Effects of acute and subacute administration of bicuculline on [3H]muscimol, [3H]flunitrazepam, and t-[35S]butylbicyclophosphorothionate ([35S]TBPS) binding to various brain regions were studied in Sprague-Dawley rats. Acute administration of bicuculline affected neither the KD nor the Bmax of the three receptor sites. In rats treated subacutely with bicuculline (2 mg/kg, i.p., daily for 10 days), [3H]muscimol binding was increased in the frontal cortex, cerebellum, striatum, and substantia nigra. Scatchard analysis revealed that subacute treatment of rats with bicuculline resulted in a significantly lower KD of high-affinity sites in the striatum and in a significantly lower KD of high- and low-affinity sites in the frontal cortex. In the cerebellum, two binding sites were apparent in controls and acutely treated animals; however, only the high-affinity site was defined in subacutely treated animals, with an increase in the Bmax value. Triton X-100 treatment of frontal cortical membranes eliminated the difference in [3H]muscimol binding between control and subacute bicuculline treatments. On the other hand, [3H]muscimol binding was significantly increased in the cerebellum from bicuculline-treated animals even after Triton X-100 treatment. The apparent Ki of bicuculline for the GABAA receptor was also decreased in the frontal cortex and the striatum following the treatment. However, subacute administration of bicuculline affected neither the KD nor the Bmax of [3H]flunitrazepam and [35S]TBPS binding in the frontal cortex and the cerebellum. These results suggest that GABAA receptors are up-regulated after subacute administration of bicuculline, with no change in benzodiazepine and picrotoxin binding sites.     
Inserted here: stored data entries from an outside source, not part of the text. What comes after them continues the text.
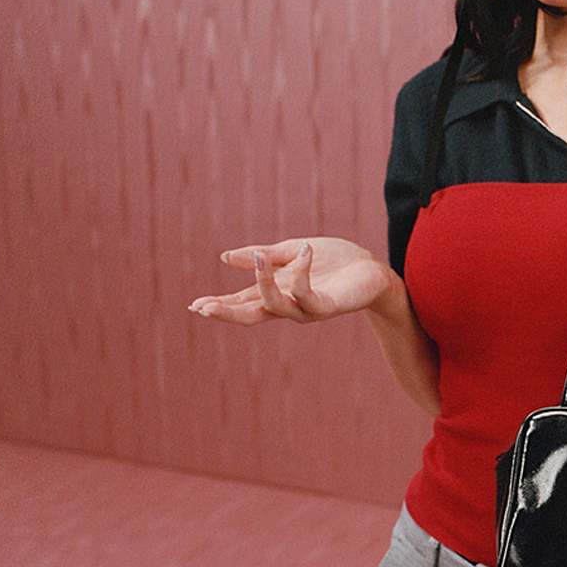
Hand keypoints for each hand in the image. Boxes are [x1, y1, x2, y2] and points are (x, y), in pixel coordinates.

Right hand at [187, 237, 395, 325]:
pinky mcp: (327, 306)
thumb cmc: (335, 261)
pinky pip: (308, 295)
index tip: (194, 305)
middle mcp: (289, 305)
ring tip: (258, 256)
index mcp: (278, 291)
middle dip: (227, 312)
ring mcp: (307, 309)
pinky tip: (303, 253)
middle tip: (203, 307)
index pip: (242, 301)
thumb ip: (262, 255)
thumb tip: (225, 257)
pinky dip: (302, 273)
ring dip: (263, 282)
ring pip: (275, 306)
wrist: (372, 270)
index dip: (219, 303)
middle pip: (251, 314)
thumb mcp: (292, 252)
Dissociation of Muscimol, SR 95531, and Strychnine from GABAA and Glycine Receptors, Respectively, Suggests Similar Cooperative Interactions

Binding to gamma-aminobutyric acid-A (GABAA) receptors was studied in synaptosomal membranes of rat brain. Dissociation of [3H]muscimol and the GABAA antagonist [3H]2-(3-carboxypropyl)-3-amino-6-p-methoxyphenylpyridazinium bromide ([3H]SR 95531) binding elicited by 100-fold dilution was accelerated by excess of GABA or SR 95531. Control dissociation might be retarded by rebinding. The contribution of a rapid first phase of dissociation of the agonist [3H]muscimol was preferentially enhanced by SR 95531. In contrast, the dissociation of [3H]SR 95531 binding was preferentially accelerated by GABA. These opposite preferential accelerations can be explained by negative heterotropic cooperativity and a reversed affinity relationship of agonists and antagonists to GABAA binding sites with different affinities. Modification of the membranes by p-diazobenzenesulfonic acid (DSA) selectively decreased the accelerating effect of GABA on the dissociation of [3H]SR 95531 binding. [3H]Strychnine binding was studied in a membrane preparation of rat spinal cord. The dissociation of the antagonist [3H]strychnine elicited by dilution was preferentially accelerated by glycine. Again, pretreatment with DSA decreased selectively this negative heterotropic (i.e., allosteric) interaction. Chemical modification by DSA might be attributed to tyrosine residues responsible for similar allosteric interactions for the GABA- and glycine-gated chloride channels.